▶ EXERCISE GOAL
Rewrite the lines of every entry below, replacing "scientific name" with "species" and leaving everything else unchanged. Omit the pictures from your answer.
######
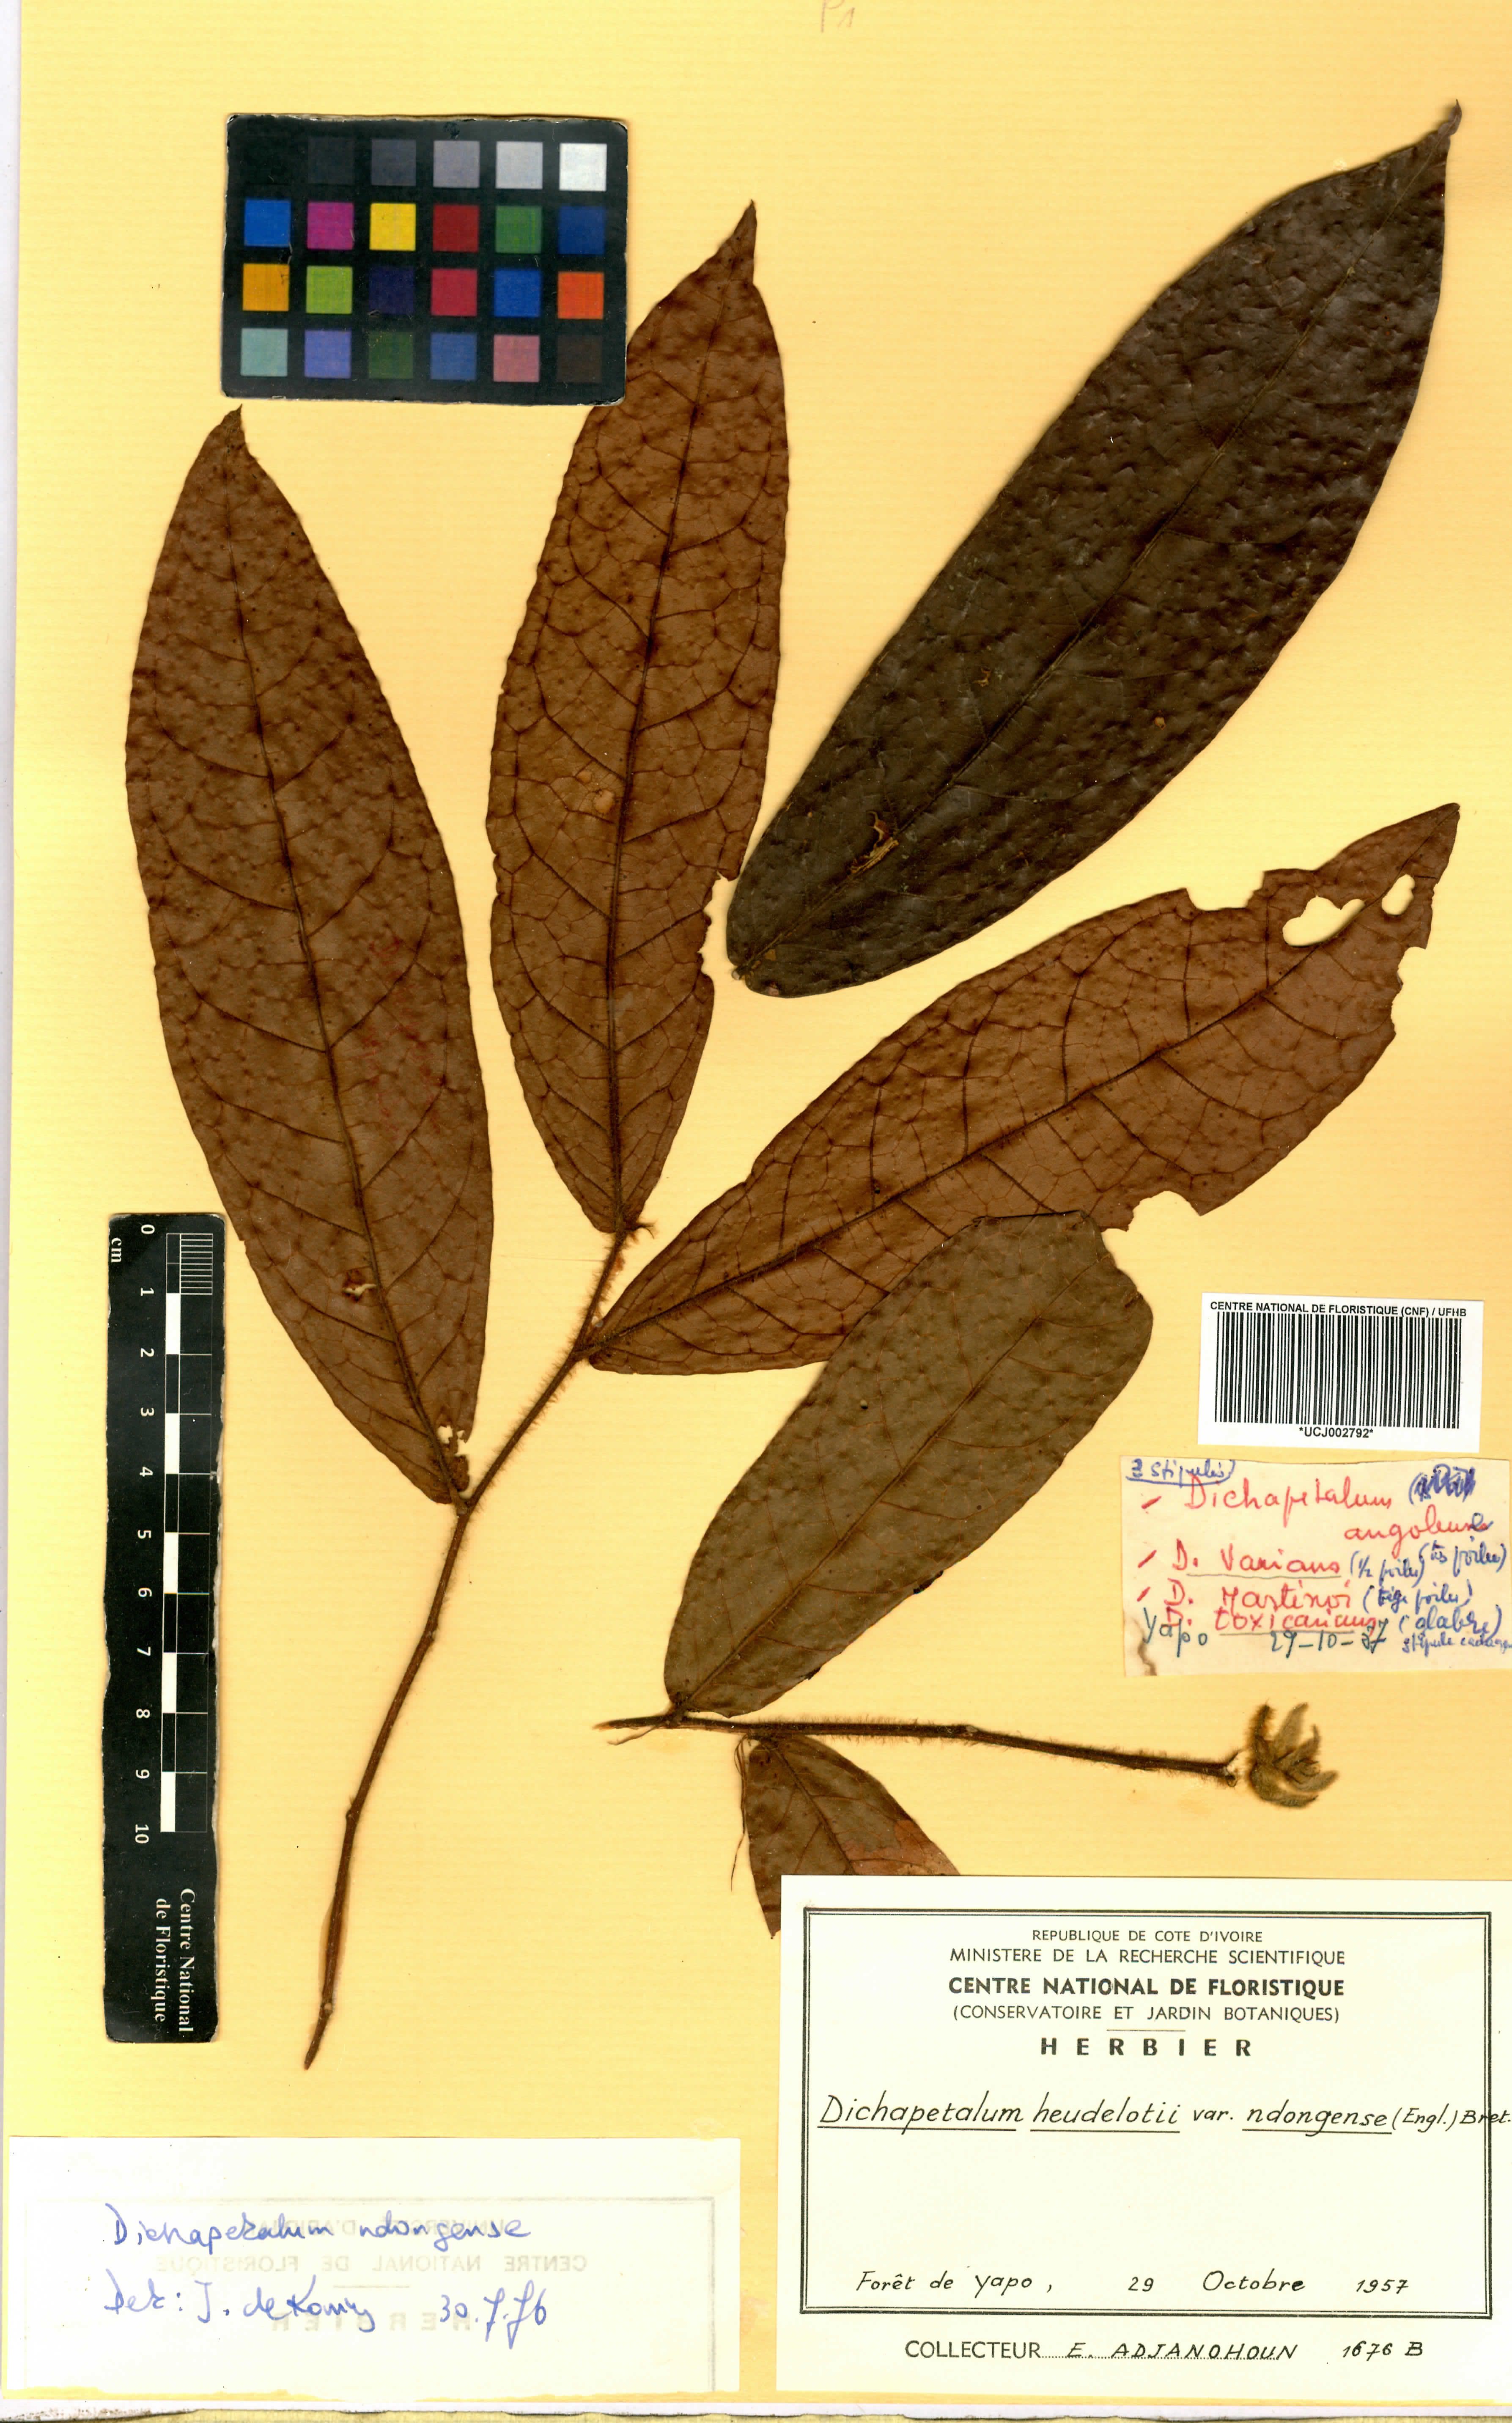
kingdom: Plantae
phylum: Tracheophyta
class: Magnoliopsida
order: Malpighiales
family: Dichapetalaceae
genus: Dichapetalum
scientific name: Dichapetalum heudelotii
######
▶ WORKED ANSWER
kingdom: Plantae
phylum: Tracheophyta
class: Magnoliopsida
order: Malpighiales
family: Dichapetalaceae
genus: Dichapetalum
species: Dichapetalum heudelotii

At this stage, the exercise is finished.